Nearly a third of the works—96 in total—were made by women. “That is absolutely extraordinary if you think of the early 20th,” Cherix said. “Those artists were there, but never really fully recognized.” Among those artists are Elena Semenova, Fré Cohen, Vavara Stepanova, Lyubov Popova, and Maria Bri-Bein, who is entering the collection for the first time. Noting that women were “overlooked in the creations of all the great collections of 20th-century art,” the curator said that the Berman Collection “is adding a piece that was missing in our holdings.”

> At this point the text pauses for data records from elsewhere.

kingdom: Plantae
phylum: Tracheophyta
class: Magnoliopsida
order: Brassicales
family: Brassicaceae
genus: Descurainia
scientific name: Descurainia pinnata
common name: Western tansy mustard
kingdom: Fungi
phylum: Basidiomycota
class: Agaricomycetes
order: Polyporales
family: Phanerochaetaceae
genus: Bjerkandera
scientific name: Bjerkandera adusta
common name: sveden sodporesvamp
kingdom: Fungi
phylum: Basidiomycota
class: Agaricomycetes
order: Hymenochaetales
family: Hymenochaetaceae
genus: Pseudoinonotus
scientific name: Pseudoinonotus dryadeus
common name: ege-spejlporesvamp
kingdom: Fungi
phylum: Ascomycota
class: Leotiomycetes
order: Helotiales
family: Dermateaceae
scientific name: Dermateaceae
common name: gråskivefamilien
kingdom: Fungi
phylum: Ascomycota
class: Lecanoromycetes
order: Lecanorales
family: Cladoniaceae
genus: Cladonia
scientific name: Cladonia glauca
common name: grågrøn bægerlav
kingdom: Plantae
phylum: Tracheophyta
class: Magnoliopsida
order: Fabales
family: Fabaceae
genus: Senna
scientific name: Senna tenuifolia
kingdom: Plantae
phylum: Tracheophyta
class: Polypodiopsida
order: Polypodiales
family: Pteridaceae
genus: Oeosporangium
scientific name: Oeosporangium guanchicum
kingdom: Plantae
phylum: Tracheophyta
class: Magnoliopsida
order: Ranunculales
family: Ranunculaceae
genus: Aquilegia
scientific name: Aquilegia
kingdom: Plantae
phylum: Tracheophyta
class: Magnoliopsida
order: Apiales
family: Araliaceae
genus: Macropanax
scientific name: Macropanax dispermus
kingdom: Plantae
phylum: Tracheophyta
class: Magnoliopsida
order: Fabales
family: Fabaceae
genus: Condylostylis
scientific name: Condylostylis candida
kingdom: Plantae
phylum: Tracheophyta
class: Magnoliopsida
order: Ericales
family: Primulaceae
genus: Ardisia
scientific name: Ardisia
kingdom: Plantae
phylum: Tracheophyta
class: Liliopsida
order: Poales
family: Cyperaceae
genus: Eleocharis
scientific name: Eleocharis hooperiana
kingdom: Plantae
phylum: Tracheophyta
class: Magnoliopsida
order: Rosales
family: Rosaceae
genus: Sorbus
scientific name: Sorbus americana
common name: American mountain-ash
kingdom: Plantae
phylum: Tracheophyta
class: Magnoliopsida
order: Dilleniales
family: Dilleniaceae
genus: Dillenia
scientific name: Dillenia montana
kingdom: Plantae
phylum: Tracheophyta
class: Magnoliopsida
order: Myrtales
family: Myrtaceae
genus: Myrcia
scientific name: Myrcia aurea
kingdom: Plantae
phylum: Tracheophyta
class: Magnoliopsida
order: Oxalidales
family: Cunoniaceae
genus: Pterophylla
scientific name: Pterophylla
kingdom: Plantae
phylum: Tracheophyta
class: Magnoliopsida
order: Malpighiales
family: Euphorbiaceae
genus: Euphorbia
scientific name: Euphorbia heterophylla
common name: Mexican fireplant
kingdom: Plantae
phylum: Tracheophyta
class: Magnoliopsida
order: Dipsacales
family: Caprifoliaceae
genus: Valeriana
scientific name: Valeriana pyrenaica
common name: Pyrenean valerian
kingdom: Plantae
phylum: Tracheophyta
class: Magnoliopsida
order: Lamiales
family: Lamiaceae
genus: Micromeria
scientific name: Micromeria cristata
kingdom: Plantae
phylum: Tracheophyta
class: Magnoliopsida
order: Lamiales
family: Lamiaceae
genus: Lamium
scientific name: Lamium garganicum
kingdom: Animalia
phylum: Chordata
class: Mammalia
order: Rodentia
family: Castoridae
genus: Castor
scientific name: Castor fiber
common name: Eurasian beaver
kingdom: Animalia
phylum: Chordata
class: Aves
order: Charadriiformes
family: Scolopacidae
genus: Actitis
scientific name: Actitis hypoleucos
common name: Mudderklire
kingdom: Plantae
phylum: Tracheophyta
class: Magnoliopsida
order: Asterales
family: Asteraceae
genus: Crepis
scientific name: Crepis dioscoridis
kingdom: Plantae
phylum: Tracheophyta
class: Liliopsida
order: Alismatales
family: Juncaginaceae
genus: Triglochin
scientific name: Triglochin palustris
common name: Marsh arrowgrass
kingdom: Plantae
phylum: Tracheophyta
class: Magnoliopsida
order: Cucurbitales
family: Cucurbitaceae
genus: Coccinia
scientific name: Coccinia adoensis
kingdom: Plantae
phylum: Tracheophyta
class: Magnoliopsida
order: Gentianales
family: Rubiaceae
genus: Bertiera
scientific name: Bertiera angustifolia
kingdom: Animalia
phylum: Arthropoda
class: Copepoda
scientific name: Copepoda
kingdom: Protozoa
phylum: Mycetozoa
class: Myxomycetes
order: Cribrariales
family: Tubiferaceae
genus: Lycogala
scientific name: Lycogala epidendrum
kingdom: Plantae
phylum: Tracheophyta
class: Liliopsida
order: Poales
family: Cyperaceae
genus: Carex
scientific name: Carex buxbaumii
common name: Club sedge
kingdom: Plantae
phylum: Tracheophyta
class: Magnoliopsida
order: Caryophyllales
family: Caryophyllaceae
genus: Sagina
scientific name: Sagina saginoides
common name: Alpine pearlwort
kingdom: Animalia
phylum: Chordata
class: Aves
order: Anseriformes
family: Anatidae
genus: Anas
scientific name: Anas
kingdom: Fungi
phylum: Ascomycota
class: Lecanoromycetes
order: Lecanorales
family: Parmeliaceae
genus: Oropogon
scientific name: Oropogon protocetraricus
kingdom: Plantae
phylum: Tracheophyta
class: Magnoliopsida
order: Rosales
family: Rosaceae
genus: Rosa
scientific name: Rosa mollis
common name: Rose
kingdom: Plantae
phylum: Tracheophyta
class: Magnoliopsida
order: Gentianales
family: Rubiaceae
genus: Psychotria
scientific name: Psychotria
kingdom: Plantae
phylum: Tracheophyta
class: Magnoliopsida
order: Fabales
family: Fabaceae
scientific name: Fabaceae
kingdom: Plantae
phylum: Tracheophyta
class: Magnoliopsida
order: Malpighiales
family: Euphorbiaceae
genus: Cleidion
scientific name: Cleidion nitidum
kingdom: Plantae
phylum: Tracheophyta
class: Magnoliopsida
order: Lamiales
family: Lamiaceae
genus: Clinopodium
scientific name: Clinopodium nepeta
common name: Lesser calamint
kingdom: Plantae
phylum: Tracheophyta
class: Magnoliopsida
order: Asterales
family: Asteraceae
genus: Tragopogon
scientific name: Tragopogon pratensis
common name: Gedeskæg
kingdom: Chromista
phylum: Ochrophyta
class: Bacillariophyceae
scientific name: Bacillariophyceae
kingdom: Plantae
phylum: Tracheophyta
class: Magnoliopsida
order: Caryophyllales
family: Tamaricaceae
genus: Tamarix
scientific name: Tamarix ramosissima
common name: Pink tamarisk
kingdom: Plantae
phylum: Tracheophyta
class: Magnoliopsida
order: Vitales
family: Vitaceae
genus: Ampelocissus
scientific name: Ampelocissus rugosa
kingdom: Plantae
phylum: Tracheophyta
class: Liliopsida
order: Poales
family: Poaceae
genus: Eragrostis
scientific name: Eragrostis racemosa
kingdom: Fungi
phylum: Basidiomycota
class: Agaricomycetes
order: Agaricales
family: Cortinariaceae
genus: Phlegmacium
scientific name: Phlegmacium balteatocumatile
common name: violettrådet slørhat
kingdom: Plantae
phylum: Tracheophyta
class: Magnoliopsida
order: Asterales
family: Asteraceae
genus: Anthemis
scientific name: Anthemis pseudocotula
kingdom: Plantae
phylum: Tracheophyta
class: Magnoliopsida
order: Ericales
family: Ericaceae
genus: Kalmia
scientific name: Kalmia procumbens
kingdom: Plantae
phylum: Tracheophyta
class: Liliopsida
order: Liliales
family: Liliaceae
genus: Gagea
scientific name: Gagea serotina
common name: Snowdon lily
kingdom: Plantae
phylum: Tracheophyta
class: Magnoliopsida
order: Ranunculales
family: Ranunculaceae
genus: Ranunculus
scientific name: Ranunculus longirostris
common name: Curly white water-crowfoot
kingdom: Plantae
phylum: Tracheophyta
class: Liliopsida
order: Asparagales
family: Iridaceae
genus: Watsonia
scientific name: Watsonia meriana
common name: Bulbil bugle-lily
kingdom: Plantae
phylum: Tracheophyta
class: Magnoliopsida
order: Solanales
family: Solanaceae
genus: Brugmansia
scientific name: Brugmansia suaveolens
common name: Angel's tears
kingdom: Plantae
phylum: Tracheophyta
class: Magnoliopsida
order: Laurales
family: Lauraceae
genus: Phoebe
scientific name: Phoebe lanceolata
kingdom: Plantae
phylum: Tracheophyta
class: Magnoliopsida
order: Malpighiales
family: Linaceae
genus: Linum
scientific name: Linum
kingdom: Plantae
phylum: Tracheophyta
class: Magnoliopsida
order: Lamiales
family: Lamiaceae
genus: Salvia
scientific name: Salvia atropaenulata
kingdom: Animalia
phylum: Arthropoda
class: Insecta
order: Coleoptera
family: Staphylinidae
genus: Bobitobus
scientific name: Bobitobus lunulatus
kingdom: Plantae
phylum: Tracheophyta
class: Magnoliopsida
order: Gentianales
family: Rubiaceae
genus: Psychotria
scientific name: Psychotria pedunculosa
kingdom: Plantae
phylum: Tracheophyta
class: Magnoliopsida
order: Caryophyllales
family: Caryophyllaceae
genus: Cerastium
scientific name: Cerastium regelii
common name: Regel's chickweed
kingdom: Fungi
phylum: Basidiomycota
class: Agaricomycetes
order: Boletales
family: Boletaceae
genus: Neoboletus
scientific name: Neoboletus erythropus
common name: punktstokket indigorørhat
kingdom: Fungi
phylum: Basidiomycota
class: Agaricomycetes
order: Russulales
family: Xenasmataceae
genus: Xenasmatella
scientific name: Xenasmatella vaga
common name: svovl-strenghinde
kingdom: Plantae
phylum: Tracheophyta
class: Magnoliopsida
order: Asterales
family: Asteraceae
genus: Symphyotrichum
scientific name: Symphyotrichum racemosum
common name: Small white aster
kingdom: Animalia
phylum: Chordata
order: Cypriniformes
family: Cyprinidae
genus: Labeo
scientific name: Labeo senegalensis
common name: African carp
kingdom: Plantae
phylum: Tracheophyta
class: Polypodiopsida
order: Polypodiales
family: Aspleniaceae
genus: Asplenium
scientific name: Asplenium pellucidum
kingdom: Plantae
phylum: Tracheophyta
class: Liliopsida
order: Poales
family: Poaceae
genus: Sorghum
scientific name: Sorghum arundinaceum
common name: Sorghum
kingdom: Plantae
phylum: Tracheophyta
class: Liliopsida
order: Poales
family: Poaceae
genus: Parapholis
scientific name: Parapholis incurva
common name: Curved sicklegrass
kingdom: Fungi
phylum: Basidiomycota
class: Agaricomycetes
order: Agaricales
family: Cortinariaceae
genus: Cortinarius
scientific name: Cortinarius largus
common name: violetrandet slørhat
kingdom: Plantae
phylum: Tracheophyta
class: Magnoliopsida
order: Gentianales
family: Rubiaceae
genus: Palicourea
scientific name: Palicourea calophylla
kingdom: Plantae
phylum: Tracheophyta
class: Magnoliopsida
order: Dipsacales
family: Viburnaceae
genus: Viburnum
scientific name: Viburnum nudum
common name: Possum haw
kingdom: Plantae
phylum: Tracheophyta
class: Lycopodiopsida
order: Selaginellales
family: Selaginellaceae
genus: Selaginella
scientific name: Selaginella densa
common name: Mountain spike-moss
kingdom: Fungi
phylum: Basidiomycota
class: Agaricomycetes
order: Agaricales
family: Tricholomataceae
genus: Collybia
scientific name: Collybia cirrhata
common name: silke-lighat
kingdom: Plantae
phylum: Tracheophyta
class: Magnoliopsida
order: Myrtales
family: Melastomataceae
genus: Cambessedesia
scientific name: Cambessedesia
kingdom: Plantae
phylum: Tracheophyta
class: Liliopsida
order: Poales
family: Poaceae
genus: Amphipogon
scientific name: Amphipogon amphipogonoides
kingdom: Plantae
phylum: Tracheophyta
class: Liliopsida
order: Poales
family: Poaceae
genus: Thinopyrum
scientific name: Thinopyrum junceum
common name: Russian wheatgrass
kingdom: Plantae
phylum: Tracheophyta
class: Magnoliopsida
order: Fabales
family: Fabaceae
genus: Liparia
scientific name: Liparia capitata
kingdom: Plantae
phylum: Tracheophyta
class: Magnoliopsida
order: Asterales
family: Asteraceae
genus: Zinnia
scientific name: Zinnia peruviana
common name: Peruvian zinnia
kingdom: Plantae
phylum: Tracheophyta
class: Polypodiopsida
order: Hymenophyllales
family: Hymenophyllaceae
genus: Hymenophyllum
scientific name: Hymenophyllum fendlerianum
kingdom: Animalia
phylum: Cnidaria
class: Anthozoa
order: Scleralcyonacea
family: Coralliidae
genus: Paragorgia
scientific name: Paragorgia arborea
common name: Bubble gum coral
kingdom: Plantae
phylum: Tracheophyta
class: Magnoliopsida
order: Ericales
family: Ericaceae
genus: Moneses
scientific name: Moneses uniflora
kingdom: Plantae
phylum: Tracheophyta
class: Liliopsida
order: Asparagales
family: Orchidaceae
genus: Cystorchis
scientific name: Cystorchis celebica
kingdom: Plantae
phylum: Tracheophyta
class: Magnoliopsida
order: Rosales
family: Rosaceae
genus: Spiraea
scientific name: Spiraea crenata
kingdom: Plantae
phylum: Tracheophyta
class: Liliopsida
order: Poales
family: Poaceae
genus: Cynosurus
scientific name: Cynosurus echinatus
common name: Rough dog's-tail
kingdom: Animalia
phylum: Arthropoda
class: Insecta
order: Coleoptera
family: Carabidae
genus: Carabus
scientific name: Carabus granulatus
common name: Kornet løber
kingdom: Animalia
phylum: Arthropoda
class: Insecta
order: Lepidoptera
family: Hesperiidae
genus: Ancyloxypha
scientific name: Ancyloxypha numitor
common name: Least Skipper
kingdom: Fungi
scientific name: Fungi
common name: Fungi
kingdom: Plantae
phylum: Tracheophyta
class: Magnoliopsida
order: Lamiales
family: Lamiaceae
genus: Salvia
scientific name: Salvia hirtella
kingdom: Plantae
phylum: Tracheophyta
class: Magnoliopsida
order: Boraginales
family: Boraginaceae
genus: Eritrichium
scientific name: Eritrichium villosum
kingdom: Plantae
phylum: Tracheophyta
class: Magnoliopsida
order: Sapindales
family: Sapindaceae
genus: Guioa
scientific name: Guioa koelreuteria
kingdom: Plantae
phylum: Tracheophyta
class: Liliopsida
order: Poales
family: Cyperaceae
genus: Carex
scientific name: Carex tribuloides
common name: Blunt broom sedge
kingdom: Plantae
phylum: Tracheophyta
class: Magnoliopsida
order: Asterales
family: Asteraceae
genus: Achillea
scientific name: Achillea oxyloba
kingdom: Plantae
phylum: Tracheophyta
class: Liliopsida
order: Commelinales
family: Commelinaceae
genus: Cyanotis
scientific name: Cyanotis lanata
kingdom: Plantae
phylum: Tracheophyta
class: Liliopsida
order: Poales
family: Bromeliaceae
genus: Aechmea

The purchase features a number of photomontages and collages, by such artists as Hannah Höch, John Heartfield, and Raoul Hausmann, whose pivotal photomontages MoMA did not have an example of until now. “You look at your computer today, and you see images made by cut and paste by appropriation. That really started then,” Cherix said, describing these works, adding that they “say something about the 20th century, which will be, as the years go on, more and more important.”

Lyubov Popova, The Magnanimous Cuckold: Actor no. 7 (Prozodezhda aktera N.7), 1921. Gouache, cut-and-pasted papers, and ink on paper.

THE MUSEUM OF MODERN ART NEW YORK

For veteran MoMA visitors, some of the works in the acquisition may be familiar, having appeared in shows over the past few decades about Aleksandr Rodchenko and the Bauhaus school, as well as the spellbinding 2012 exhibition “Inventing Abstraction, 1910–1925: How a Radical Idea Changed Modern Art.” The timing of the acquisition is also meaningful, Cherix said, because “we’re expanding the galleries and revisiting not only the way we want to show the collection but also what we want to say with those displays. Having this material with us will be a great asset.”

While many of the artists represented in the Berman Collection are at the core of 20th-century art, some are lesser-seen in U.S., particularly those from Central and Eastern Europe, like the Polish artist Henryk Berlewi of Poland; Lajos Kassák, who worked in Budapest and Vienna; and Ladislav Sutnaz, a Czech designer. And the materials are similarly diverse, running the gamut from drawings and collages to sketches for theater productions, commercial design, journals, propaganda, and maquettes.

MoMA is planning to do a show devoted to the Berman Collection, which will be accompanied by a catalogue, though that exhibition is still a few years off. “The collection just arrived,” Cherix said, excitedly, “so we have a little bit of work to do!”